** LISTED RECORDS **

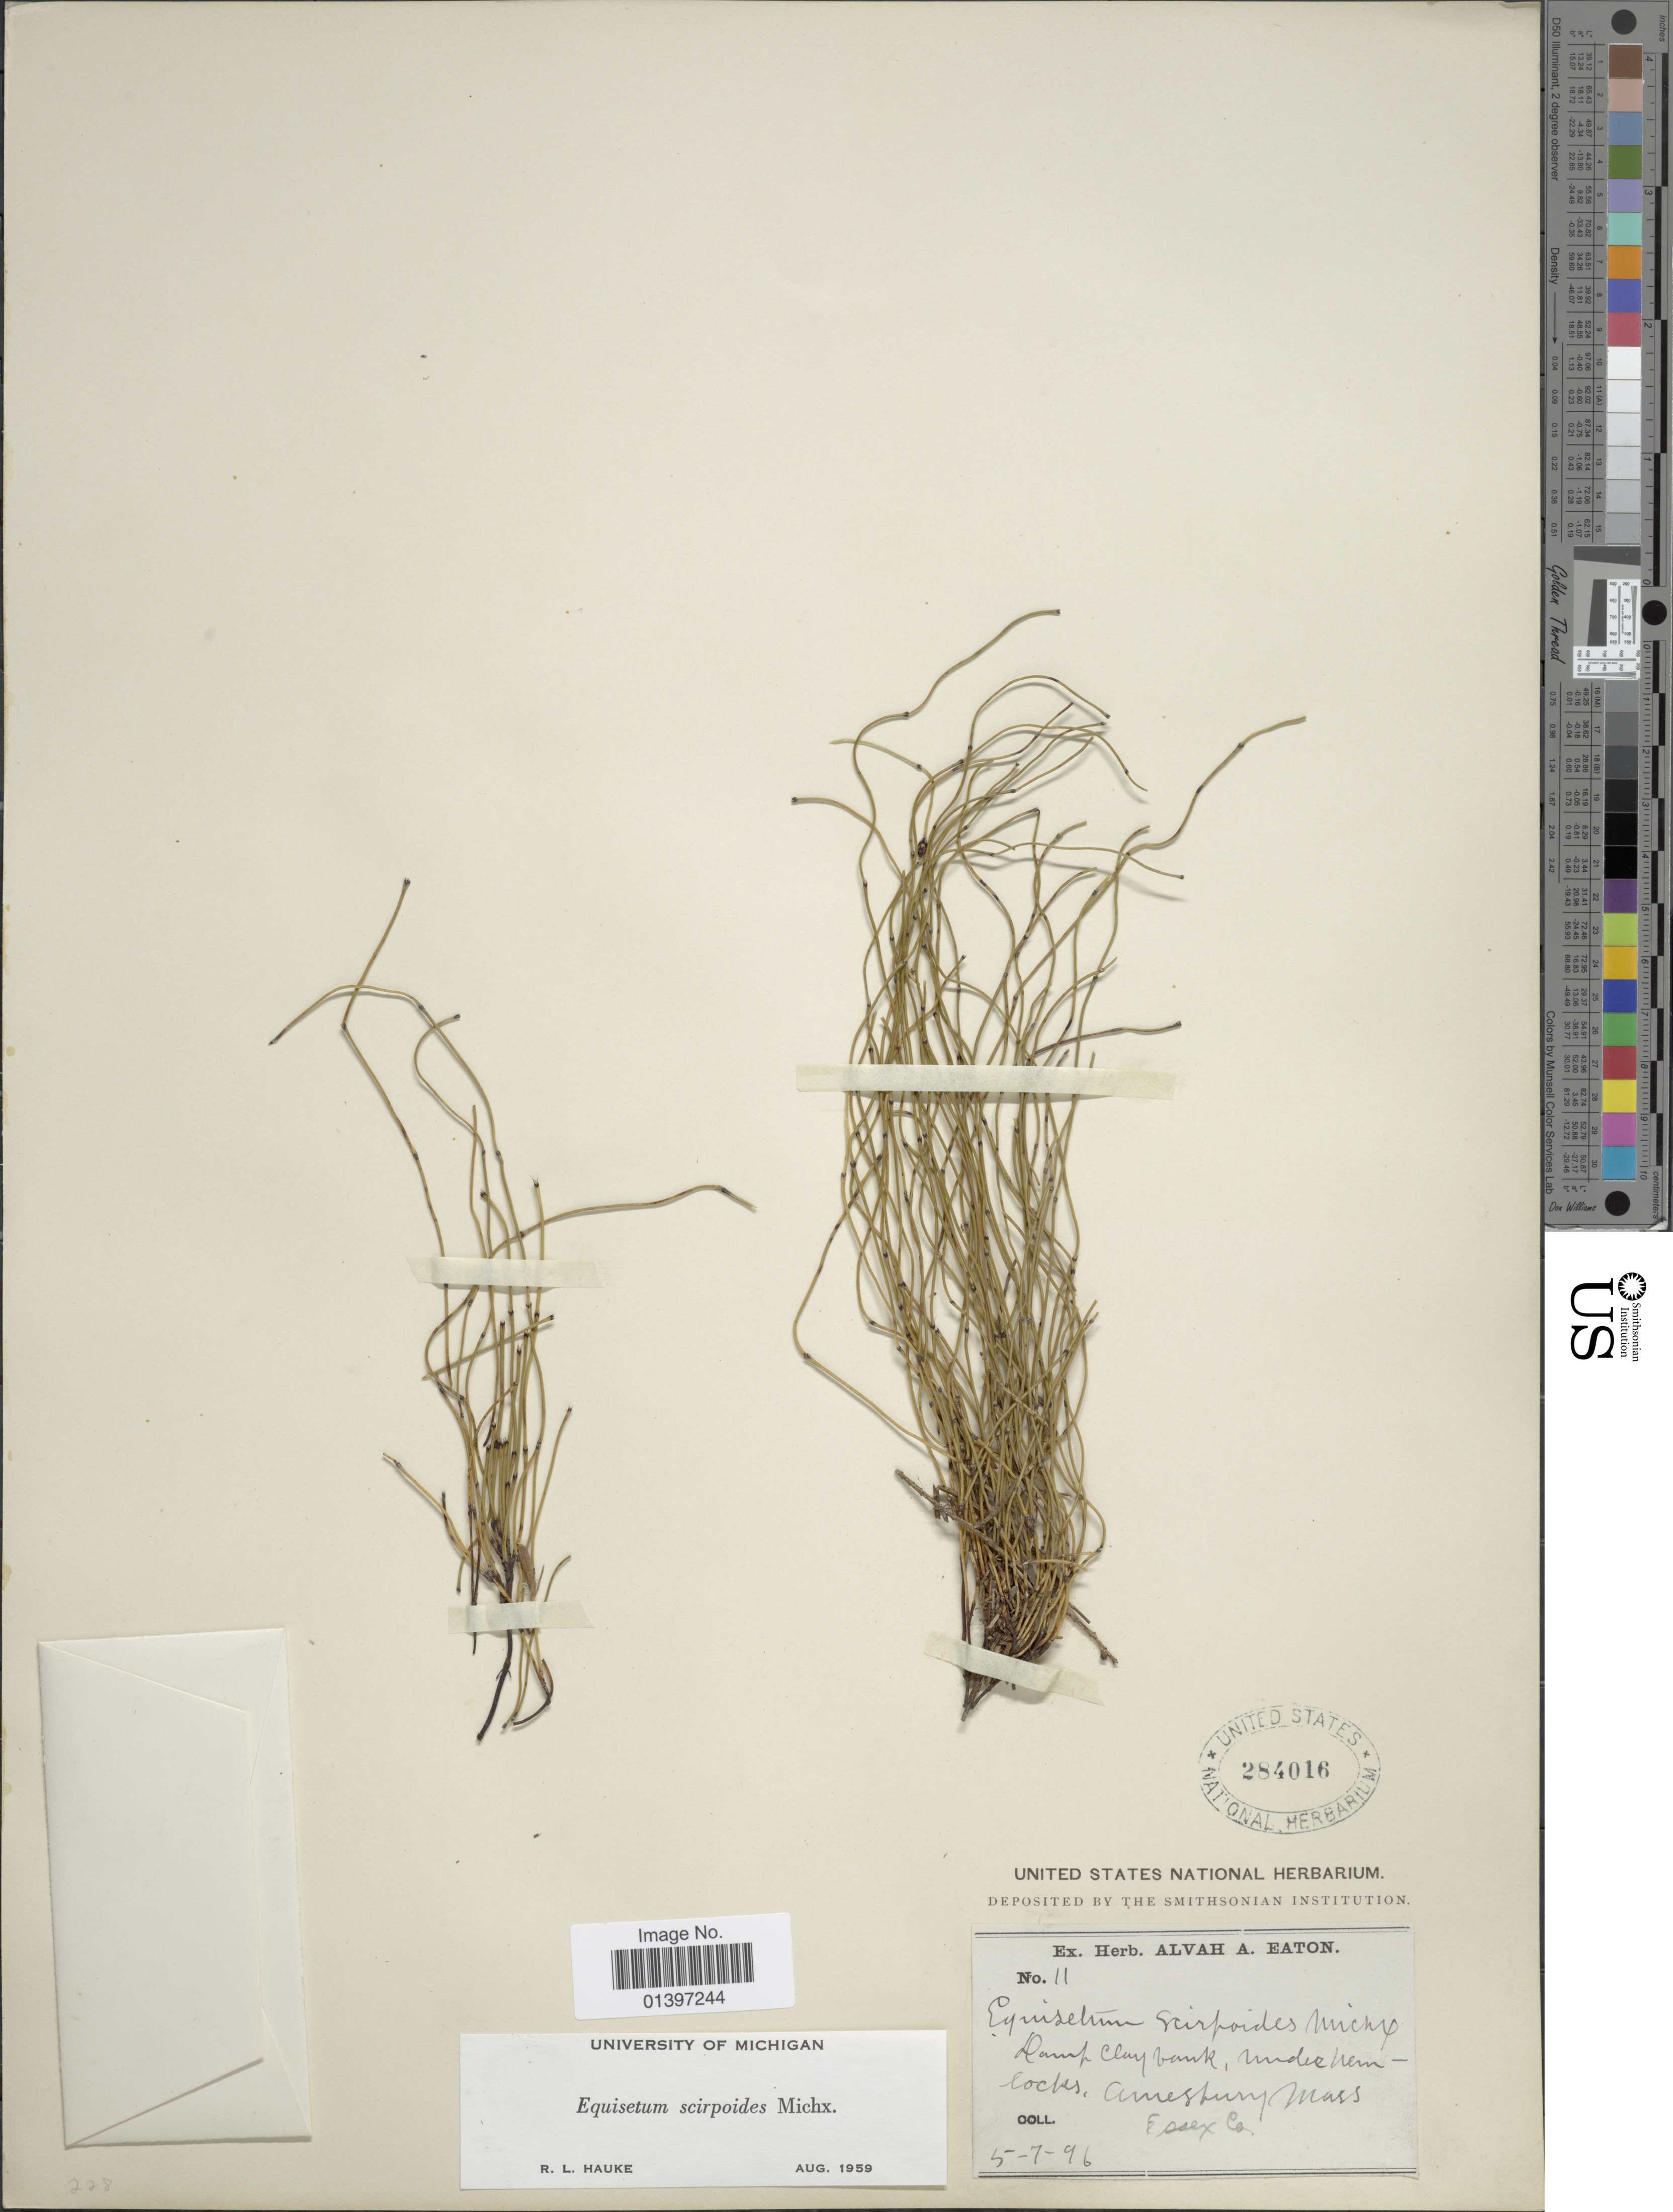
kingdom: Plantae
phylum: Tracheophyta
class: Polypodiopsida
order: Equisetales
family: Equisetaceae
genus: Equisetum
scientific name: Equisetum scirpoides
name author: Michx.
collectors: ex herb. Alvah A. Eaton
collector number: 11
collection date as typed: Transcribed d/m/y: 5/7/96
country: United States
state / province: Massachusetts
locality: Damp clay bank, under hemlocks, Amesbury Mass., Essex Co.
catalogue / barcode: US 284016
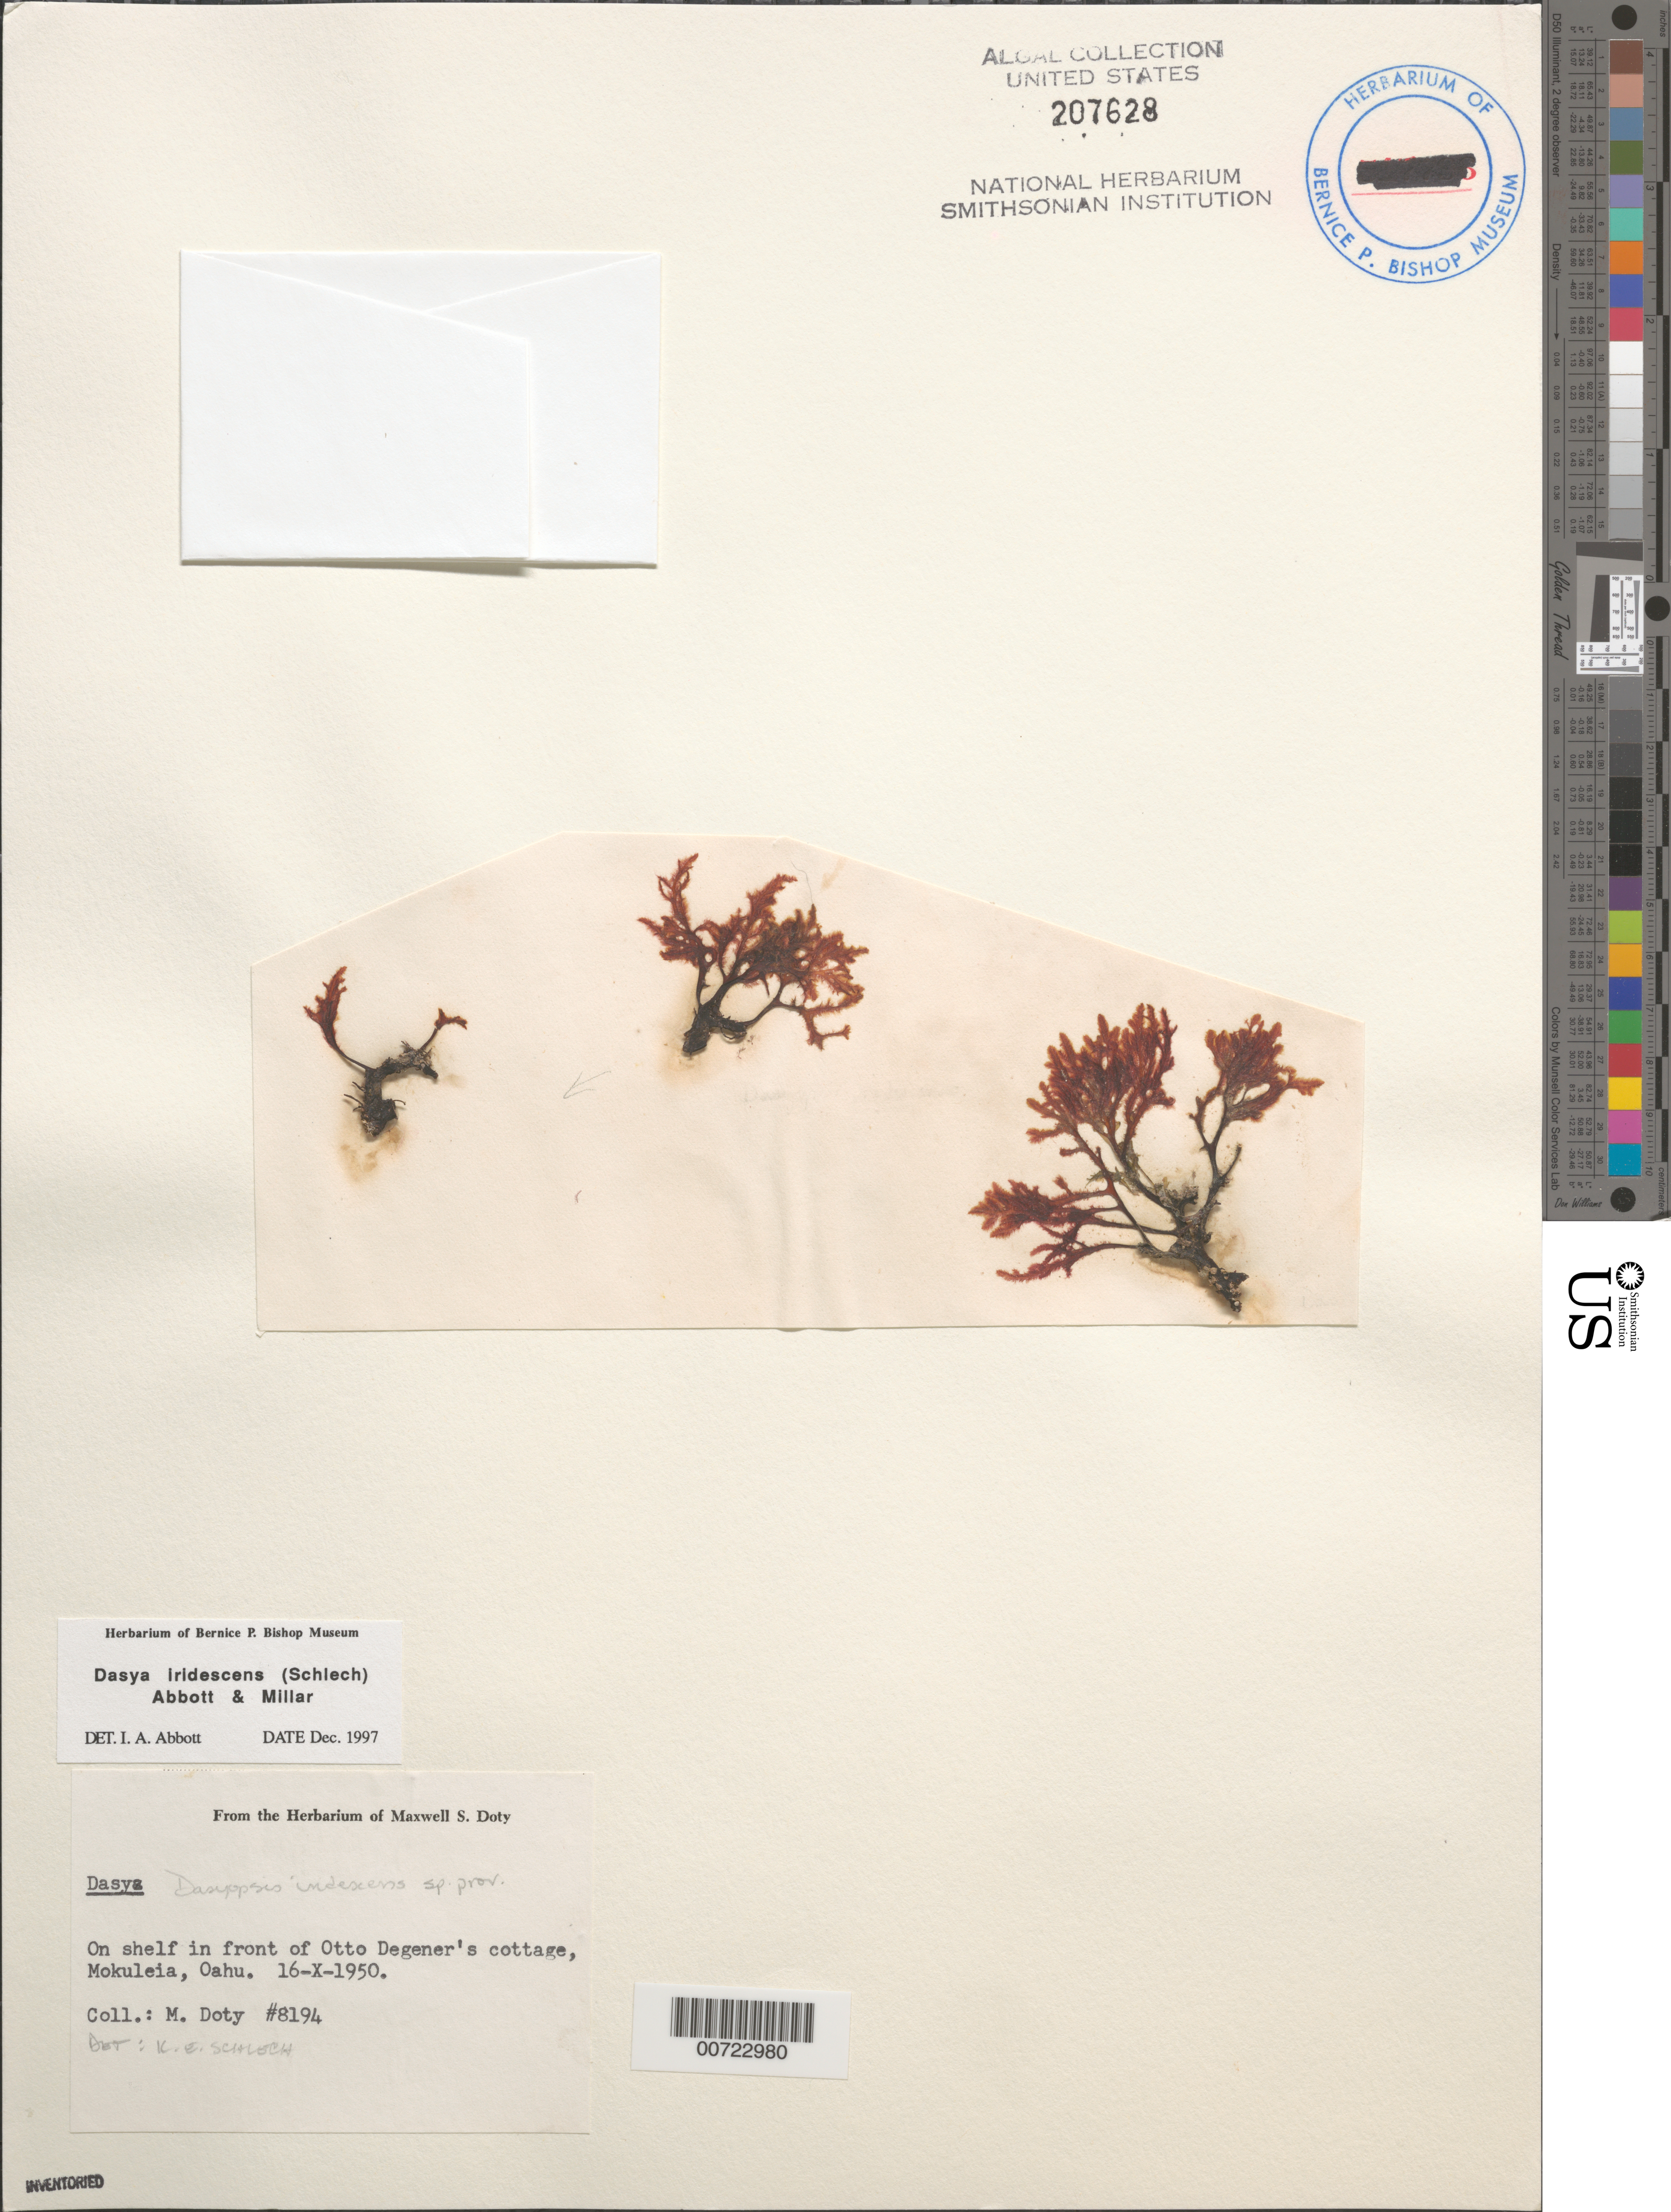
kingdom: Plantae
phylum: Rhodophyta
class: Florideophyceae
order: Ceramiales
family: Dasyaceae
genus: Dasya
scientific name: Dasya iridescens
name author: (Schlech) A.J.K. Millar & I.A. Abbott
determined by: Abbott, Isabella A.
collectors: M. S. Doty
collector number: MSD 8194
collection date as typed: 16 Oct 1950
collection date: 1950-10-16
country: United States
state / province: Hawaii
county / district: Honolulu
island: Oahu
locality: Mokuleia, Otto Degener's cottage shore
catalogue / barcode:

** WRITTEN TASK **
From the entries, extract each line that contains the string "date", matching case exactly.

** REPLY **
collection date as typed: Transcribed d/m/y: 5/7/96
collection date as typed: 16 Oct 1950
collection date: 1950-10-16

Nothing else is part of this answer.